As it is well known, the transmission of motion could be implemented using rigid mechanisms, compliant mechanisms with a fixed compliance, or a combination of these.
The rigid transmission mechanisms have the disadvantage of reflecting the overall inertia of the motor part to the impacting part, amplified by the square of the gear ratio. As a consequence, motions that guarantee a level of risk lower than a maximum given threshold are subject to limitations on the maximum admissible velocity in the case of rigid transmission.
Deformable transmission mechanisms with a fixed compliance, with a noticeable and constant damping, are generally obtained through the interposition of an elastic or a viscoelastic element between the motor shaft and the joint shaft, with deliberately high compliance characteristics.

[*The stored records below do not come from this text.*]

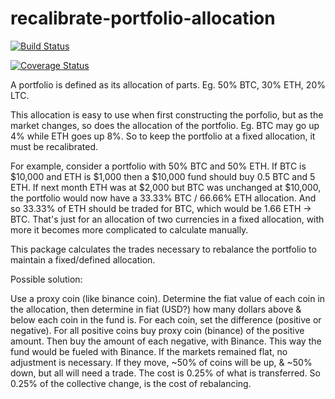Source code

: # recalibrate-portfolio-allocation

[![Build Status](https://travis-ci.org/samthomson/recalibrate-portfolio-allocation.svg?branch=master)](https://travis-ci.org/samthomson/recalibrate-portfolio-allocation)

[![Coverage Status](https://coveralls.io/repos/github/samthomson/recalibrate-portfolio-allocation/badge.svg?branch=master)](https://coveralls.io/github/samthomson/recalibrate-portfolio-allocation?branch=master)

A portfolio is defined as its allocation of parts. Eg. 50% BTC, 30% ETH, 20% LTC.

This allocation is easy to use when first constructing the porfolio, but as the market changes, so does the allocation of the portfolio. Eg. BTC may go up 4% while ETH goes up 8%. So to keep the portfolio at a fixed allocation, it must be recalibrated.

For example, consider a portfolio with 50% BTC and 50% ETH.
If BTC is $10,000 and ETH is $1,000 then a $10,000 fund should buy 0.5 BTC and 5 ETH.
If next month ETH was at $2,000 but BTC was unchanged at $10,000, the portfolio would now have a 33.33% BTC / 66.66% ETH allocation.
And so 33.33% of ETH should be traded for BTC, which would be 1.66 ETH -> BTC.
That's just for an allocation of two currencies in a fixed allocation, with more it becomes more complicated to calculate manually.

This package calculates the trades necessary to rebalance the portfolio to maintain a fixed/defined allocation.

Possible solution:

Use a proxy coin (like binance coin). Determine the fiat value of each coin in the allocation, then determine in fiat (USD?) how many dollars above & below each coin in the fund is. For each coin, set the difference (positive or negative). For all positive coins buy proxy coin (binance) of the positive amount. Then buy the amount of each negative, with Binance. This way the fund would be fueled with Binance.
If the markets remained flat, no adjustment is necessary. If they move, ~50% of coins will be up, & ~50% down, but all will need a trade. The cost is 0.25% of what is transferred. So 0.25% of the collective change, is the cost of rebalancing.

The mechanisms have a disadvantage in that the joint stiffness rigidity can be set only during the task preparation phase (off-line), and not during the execution phase of the same task (on-line).
Another drawback of their mechanisms is that in many applications they cannot be used for the lack of precision in positioning, due to the slowness that characterize the acceleration phases and because of the ease with which oscillations of the elements placed at the end of the transmission are triggered.
For example, there are devices that limit the torque or the force and, when suitably tuned, reduce the maximum opposable resistance in such a way to allow the moving parts to execute the task, but that are also capable of decoupling the moving parts upon the threshold of a given maximum resistance. However, the greatest biological damage in the case of an accident is always determined in the very first instants of impact. Therefore, by also setting the thresholds at the minimum for the task execution, a large amount of damage has already occurred once the limitation of force or rigidity occurs.
Therefore, the need is felt to supply a transmission mechanism with variable stiffness that is also rapidly controllable, and that guarantees safety in the event that the devices interact or could interact with people.